* [Supplied records]:
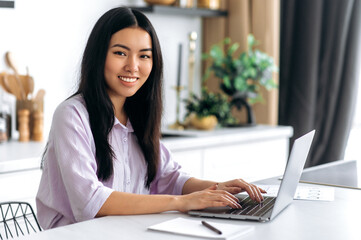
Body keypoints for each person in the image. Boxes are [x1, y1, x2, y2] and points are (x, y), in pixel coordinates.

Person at [36, 7, 266, 230]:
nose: (132, 66)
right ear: (99, 56)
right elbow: (89, 201)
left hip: (125, 231)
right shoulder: (72, 115)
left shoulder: (137, 116)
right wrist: (182, 202)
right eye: (120, 53)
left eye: (144, 56)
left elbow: (169, 178)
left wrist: (217, 188)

* [Task objective]:
Each line above with the string "left" in it should be located and copied.

* [Solution to the exercise]:
left hip: (125, 231)
left shoulder: (137, 116)
left eye: (144, 56)
left elbow: (169, 178)
left wrist: (217, 188)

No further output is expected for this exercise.